I made a mistake today. Yup. Made the mistake of looking for a new pair of jeans. Who knew such a quest could result in such an emotional roller coaster.

I haven't purchased a pair of jeans in about 5 years. Ouch. How did that happen? Except that I hate buying clothes and the last pair was a sweet deal that I got in New Orleans before *Katrina* washed the mall away. I paid 12 bucks back then.

So, I left the hospital today with the goal of acquiring a new pair to replace my faded, shredded and comfy jeans. It's not the holes that are the problem...it's where the hole are that have propelled me into this mission.

So, I thought I should go to a kind of upscale mall to get my jeans. That would mean more options and expensive jeans should make my bum look better.

I entered store #1 with confidence. Several styles, lots of colors and sale signs everywhere. Now, when the last time you bought jeans was 2 kids ago, how do you know what size you are? and what style looks best on you? the modern fit? the anne fit? the martin fit? the sexy, curvy 90210 fit? boot cut? straight leg? it has now gotten as complicated to buy jeans as it is to buy bras. I selected my pile and headed into the dressing room.

I tried on a size that should fit...(my confidence begins to waver)...too tight in the thighs...I knew it...I always thought I had big thighs. There is was: the sense that my well-being is attached to the size I wear...and THAT pair of jeans was infringing on my sense of well being and body image. I finished trying on the pile I had in my dressing room. Nothing was right...too tight, too long, too low waisted...

Forget the sale, on to the next store.

My hope was buoyed at the next store. More jeans, more sale signs...but I was willing to go for a full price pair if I find "the pair". I dug through the piles and hauled another stack into the dressing room. By the time I worked through them all, I had dropped 2 jean sizes! The store didn't have my size, but why should I care? The clothing now says I'm thin. So all of the external cues said I'm okay now.

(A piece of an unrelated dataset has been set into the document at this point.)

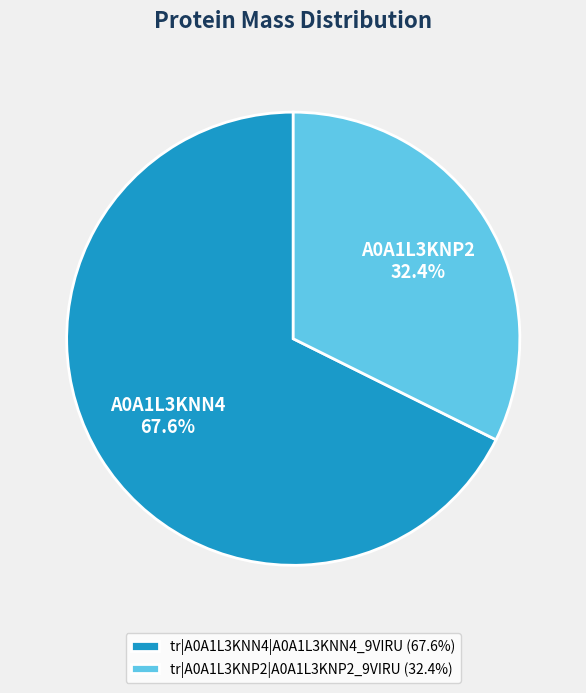

What is the total percentage of tr|A0A1L3KNP2|A0A1L3KNP2_9VIRU and tr|A0A1L3KNN4|A0A1L3KNN4_9VIRU?

100.0%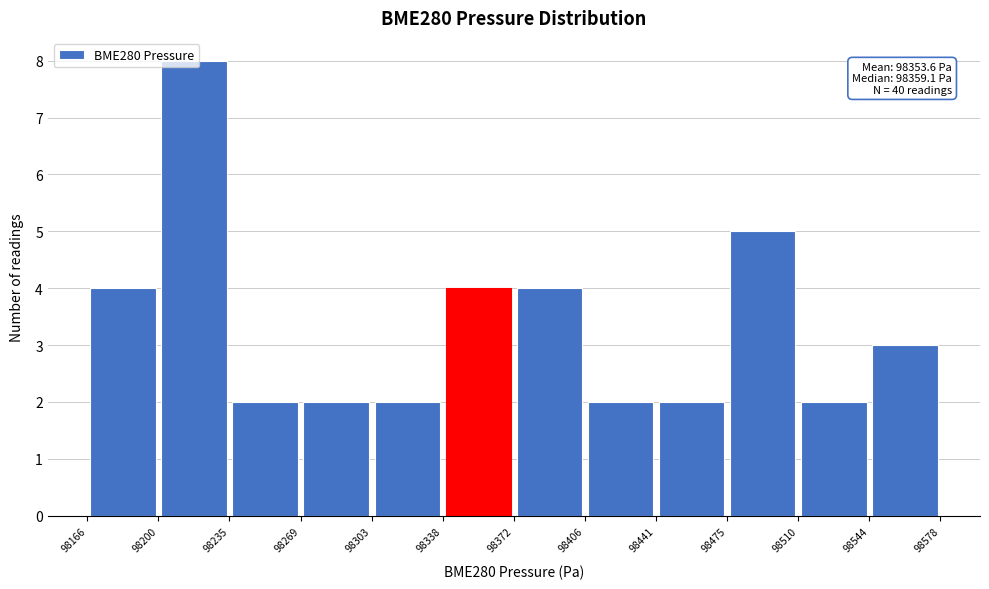

Over which range of the x-axis is the bar tallest?

98200 to 98235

Funny how a little tag hanging on a piece of clothing can change the way people see themselves.

Next store. I am now completely willing to skip the sale signs and look for the upscale and expen$ive jeans. Surely this will help me. I couldn't find the REALLY pricey ones, so I did the best I could. Another pile, another dressing room, more denim...no luck. But, I was still wearing the smaller size. A good thing right?

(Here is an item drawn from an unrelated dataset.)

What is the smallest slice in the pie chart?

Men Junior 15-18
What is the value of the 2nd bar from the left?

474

Nah. I reflected on the experience as I left the mall:

1) it's amazing how many styles of jeans there are. I didn't even make a dent in trying them on.

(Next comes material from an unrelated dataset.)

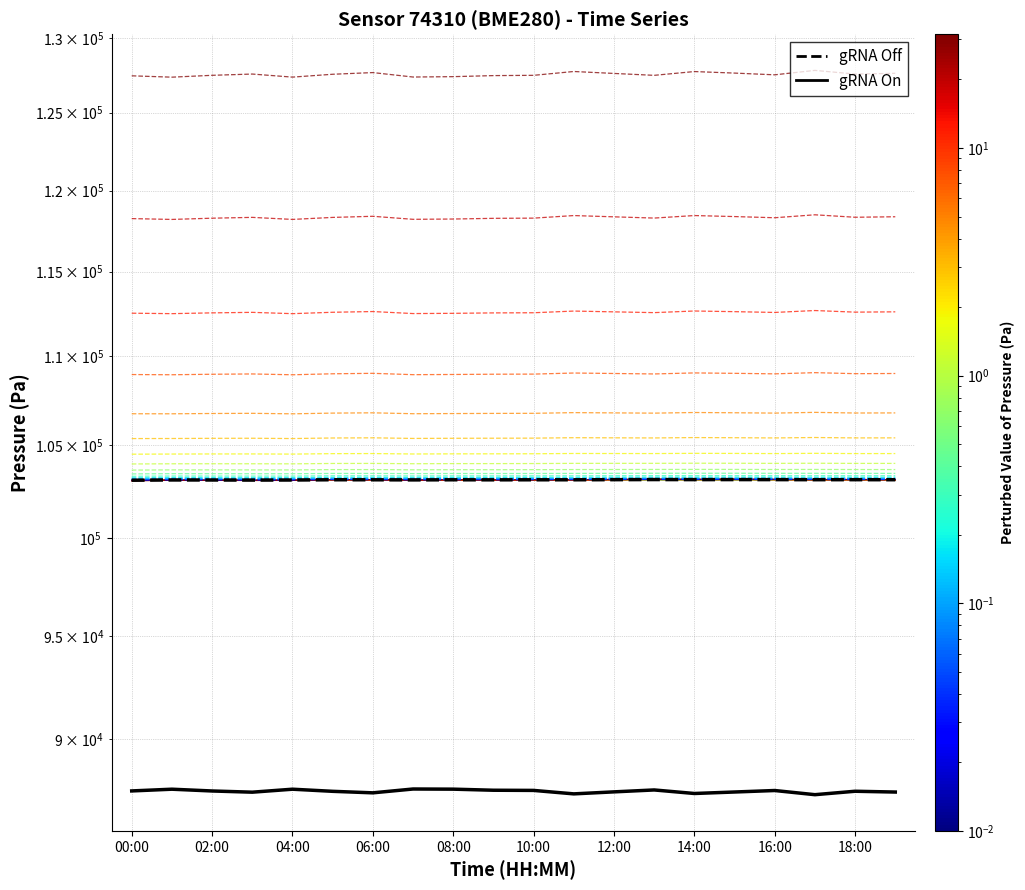

Count the number of data series in this chart.

2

2) Common denim sewn into jeans with a label slapped on them is very expensive. In fact, if the whole medical thing gets boring, I may start designing jeans.

3) It takes time to find a good pair of jeans. This is a hard concept for who don't like to shop for clothes. I was done after 3 stores and 2 hours. I may have to spend a few weeks to psyche myself up for the next foray into denim.

4) Numbers on a label (also known as the size) don't mean anything. They are not a reflection of worth, value, character, health or self-image. They are a number assigned by a manufacturer and a marketing department. I am not any bigger or smaller tonight that I was this morning. I am made in the image of God. Jeans are made in the image of a brand. I know where I need to draw my value.

So, I will have to head out again to find jeans. I'll still have to deal with which style, color and price range to try, but I will not allow size to set the tone of the event. I just want them to make the bum look better and to have no holes.

1 comment:

Lynne said...

I am smiling after reading this, and I don't think a man can understand this issue at all. Men have so many less variables.